___ EXTRACT TO READ ___

865749 – sys-apps/toybox-0.8.12 sandbox violation

Bug 865749 - sys-apps/toybox-0.8.12 sandbox violation

Summary: sys-apps/toybox-0.8.12 sandbox violation

Status:	CONFIRMED

Alias:	None

Product:	Gentoo Linux
Classification:	Unclassified
Component:	Current packages (show other bugs)
Hardware:	All Linux

Importance:	Normal normal
Assignee:	Patrick Lauer

URL:
Whiteboard:
Keywords:

Depends on:
Blocks:	CVE-2022-32298
	Show dependency tree

Reported:	2022-08-19 07:01 UTC by Agostino Sarubbo
Modified:	2025-01-25 16:17 UTC (History)
CC List:	2 users (show)

See Also:
Package list:
Runtime testing required:	---

Attachments
build.log (build.log,128.47 KB, text/plain) 2022-08-19 07:02 UTC, Agostino Sarubbo	Details
1-sandbox.log (1-sandbox.log,1.40 KB, text/plain) 2022-08-19 07:02 UTC, Agostino Sarubbo	Details
View All Add an attachment (proposed patch, testcase, etc.)

Note You need to log in before you can comment on or make changes to this bug.

Description Agostino Sarubbo gentoo-dev

2022-08-19 07:01:58 UTC

https://blogs.gentoo.org/ago/2020/07/04/gentoo-tinderbox/

Issue: sys-apps/toybox-0.8.8 sandbox violation.
Discovered on: amd64 (internal ref: ci)

___ DATA RECORDS ___

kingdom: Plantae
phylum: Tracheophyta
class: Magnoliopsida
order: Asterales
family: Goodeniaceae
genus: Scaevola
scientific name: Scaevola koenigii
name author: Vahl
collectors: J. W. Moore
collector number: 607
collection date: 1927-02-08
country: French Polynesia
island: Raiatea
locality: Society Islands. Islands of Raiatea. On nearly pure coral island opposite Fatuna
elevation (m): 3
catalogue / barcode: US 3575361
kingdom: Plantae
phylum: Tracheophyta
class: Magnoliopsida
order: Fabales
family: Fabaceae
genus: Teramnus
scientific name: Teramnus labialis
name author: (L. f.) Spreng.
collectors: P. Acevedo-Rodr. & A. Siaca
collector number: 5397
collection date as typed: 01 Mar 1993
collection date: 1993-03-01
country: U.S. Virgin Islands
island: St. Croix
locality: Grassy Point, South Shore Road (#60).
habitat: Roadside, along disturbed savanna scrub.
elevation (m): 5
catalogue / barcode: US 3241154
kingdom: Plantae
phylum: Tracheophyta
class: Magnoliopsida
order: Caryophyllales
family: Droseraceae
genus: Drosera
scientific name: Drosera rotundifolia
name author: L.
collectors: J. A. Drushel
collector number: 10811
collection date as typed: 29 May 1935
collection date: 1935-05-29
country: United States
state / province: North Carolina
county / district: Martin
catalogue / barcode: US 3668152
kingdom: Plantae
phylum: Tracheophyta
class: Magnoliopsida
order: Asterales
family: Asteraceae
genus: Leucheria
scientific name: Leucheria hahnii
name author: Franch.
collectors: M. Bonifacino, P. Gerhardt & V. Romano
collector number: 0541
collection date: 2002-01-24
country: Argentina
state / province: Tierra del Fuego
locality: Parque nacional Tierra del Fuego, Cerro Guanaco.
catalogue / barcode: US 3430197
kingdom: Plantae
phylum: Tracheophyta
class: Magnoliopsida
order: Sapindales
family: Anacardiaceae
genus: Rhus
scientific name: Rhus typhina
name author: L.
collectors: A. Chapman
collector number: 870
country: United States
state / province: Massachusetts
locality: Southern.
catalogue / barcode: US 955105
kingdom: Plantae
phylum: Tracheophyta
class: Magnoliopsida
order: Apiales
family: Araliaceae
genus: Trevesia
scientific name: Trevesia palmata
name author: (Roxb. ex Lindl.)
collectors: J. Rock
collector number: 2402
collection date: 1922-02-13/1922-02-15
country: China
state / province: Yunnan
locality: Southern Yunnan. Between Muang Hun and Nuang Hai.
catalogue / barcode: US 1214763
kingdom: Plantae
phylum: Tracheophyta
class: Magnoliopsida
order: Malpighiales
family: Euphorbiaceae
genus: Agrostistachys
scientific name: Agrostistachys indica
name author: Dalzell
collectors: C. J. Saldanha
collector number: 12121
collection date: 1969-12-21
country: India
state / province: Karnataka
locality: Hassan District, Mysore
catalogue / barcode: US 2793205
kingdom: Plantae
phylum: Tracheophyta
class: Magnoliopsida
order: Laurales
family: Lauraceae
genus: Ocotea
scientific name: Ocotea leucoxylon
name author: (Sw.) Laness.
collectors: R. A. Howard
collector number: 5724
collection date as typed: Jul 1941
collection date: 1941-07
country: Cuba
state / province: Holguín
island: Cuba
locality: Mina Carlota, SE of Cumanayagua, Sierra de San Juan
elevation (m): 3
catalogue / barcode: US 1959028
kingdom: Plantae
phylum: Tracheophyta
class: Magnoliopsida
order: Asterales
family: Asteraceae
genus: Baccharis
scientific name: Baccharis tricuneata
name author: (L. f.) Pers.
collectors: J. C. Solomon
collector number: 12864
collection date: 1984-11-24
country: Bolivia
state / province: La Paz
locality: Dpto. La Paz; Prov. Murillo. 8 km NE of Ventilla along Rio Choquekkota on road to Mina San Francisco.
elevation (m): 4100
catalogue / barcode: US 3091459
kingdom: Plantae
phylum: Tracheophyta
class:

___

* _QUESTIONS TO ANSWER_
- A) Can you copy the toybox bug report word for word, from "865749 – sys-apps/toybox-0.8.12" up to and including "(show other bugs)"?
- B) Can you continue the toybox bug report, starting right after its last line?
The rows that come after the toybox bug report are separate material and have no connection to it.

* _LIST OF ANSWERS_
- A)
865749 – sys-apps/toybox-0.8.12 sandbox violation

Bug 865749 - sys-apps/toybox-0.8.12 sandbox violation

Summary: sys-apps/toybox-0.8.12 sandbox violation

Status:	CONFIRMED

Alias:	None

Product:	Gentoo Linux
Classification:	Unclassified
Component:	Current packages (show other bugs)

- B)
Comment 1 Agostino Sarubbo gentoo-dev

2022-08-19 07:02:00 UTC

Created attachment 800087 [details]
build.log

build log and emerge --info

Comment 2 Agostino Sarubbo gentoo-dev

2022-08-19 07:02:01 UTC

Created attachment 800089 [details]
1-sandbox.log

1-sandbox.log

Comment 3 Agostino Sarubbo gentoo-dev

2022-08-19 07:02:02 UTC

Error(s) that match a know pattern:


login.c:(.text+0x138): undefined reference to `crypt'
md5sum.c:(.text+0x100c): undefined reference to `sin'
mkpasswd.c:(.text+0x10d): undefined reference to `crypt'
passwd.c:(.text+0x26b): undefined reference to `crypt'
scripts/make.sh: line 88: /dev/stderr: Permission denied
su.c:(.text+0x107): undefined reference to `crypt'
/usr/lib/gcc/x86_64-pc-linux-gnu/12.1.1/../../../../x86_64-pc-linux-gnu/bin/ld: passwd.c:(.text+0x2ed): undefined reference to `crypt'
collect2: error: ld returned 1 exit status

Comment 4 Patrick Lauer gentoo-dev

2022-08-20 17:51:26 UTC

 * ACCESS DENIED:  open_wr:       /dev/stderr
scripts/make.sh: line 88: /dev/stderr: Permission denied

... why is /dev/stderr not available/accessible?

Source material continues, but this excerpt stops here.